Allan Norman – a registered social worker in England and a non-practising solicitor who is also a visiting lecturer on both social work and law programmes at several universities – was one of the first people to comment on the data protection issues within the Scottish Named Person Scheme. Three years later, and shortly after the Supreme Court ruled was that the Scheme was illegal on the very grounds he had identified, Norman wrote this excellent article explaining its significance, “The ‘Named Persons’ Scheme – When Protecting Wellbeing Is Totalitarian.” In it he made this observation:

“Some might question how a scheme can simultaneously have benign intentions and the potential for totalitarianism. But this judgment does indeed explain that the two are not mutually incompatible. The benign intentions segue into totalitarianism where there is insufficient regard for individual difference, and where state interference is arbitrary, and lacks procedural safeguards. Eileen Munro, writing about the Every Child Matters agenda in England, once observed:

‘In policy debates, there seems to be an assumption that there is some objective measure of what is in a child’s best interests and some objective standards of good parenting applicable in all social circumstances. The possibility of rational disagreement between a parent and a professional on what is in the child’s best interests at a particular point in their lives is not addressed.'”

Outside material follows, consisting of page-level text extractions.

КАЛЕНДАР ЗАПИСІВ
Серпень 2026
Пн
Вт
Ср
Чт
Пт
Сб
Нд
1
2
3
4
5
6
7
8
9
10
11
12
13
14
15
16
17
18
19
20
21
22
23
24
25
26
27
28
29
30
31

Though written in 2007, Professor Munro’s abstract which summarises her paper explains the motivation behind the policy underpinning the latest guidance.

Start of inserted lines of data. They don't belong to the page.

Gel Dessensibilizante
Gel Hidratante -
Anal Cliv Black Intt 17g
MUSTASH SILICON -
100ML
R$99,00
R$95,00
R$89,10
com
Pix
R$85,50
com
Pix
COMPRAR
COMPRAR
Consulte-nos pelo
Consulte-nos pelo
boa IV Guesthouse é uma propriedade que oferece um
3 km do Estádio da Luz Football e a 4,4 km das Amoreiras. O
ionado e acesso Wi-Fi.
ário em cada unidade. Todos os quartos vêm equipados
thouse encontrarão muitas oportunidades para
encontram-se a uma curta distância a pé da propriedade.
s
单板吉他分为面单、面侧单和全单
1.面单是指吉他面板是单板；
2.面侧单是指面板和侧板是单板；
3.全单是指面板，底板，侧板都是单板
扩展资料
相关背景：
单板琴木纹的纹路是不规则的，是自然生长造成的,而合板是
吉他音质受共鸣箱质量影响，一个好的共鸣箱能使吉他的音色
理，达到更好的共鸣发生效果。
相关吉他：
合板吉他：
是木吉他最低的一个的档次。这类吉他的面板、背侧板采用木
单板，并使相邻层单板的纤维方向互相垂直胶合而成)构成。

“Emerging child welfare policies promoting preventive and early intervention services present a challenge to professional ethics, raising questions about how to balance respect for service users with concern for social justice. This article explains how the UK policy involves shifting the balance of power away from families towards State and professional decision-making. The policy is predicated on sharing information between professionals to inform risk and need assessment and so poses a problem for the ethic of confidentiality in a helping relationship. This article examines the arguments for information sharing and questions whether the predicted benefits for children outweigh the cost of eroding family privacy and changing the nature of professional relationships with service users.”

Do read the conclusion of her article at least, that being the section from which Norman quoted. There are many other concerns about this revised guidance, but it appears that the Government is walking on ice which has already been cracked if they are seeking to justify non-consensual data sharing between agencies simply because a child is being home educated.

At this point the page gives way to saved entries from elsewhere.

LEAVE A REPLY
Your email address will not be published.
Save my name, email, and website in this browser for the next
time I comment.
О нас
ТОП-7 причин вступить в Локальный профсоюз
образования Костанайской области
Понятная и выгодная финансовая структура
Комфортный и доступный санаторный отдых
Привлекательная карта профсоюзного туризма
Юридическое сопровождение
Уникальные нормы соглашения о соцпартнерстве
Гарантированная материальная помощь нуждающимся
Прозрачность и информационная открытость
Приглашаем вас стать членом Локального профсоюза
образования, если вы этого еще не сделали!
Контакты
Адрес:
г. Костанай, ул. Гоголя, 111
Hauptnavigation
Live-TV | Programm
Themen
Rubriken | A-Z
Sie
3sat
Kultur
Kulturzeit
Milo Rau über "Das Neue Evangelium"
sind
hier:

Families First in Education – Wales continues to work with the charity which provided our initial submission and we are able to confirm that they have a team of barristers and solicitors which is examining the detail what has been set out by the government. Further, they intend to provide a written summary of their views about the measures so that we can make it available to Senedd members prior to the Minister for Education’s statement on the guidance, which is timetabled for the Plenary session on Tuesday 6 June.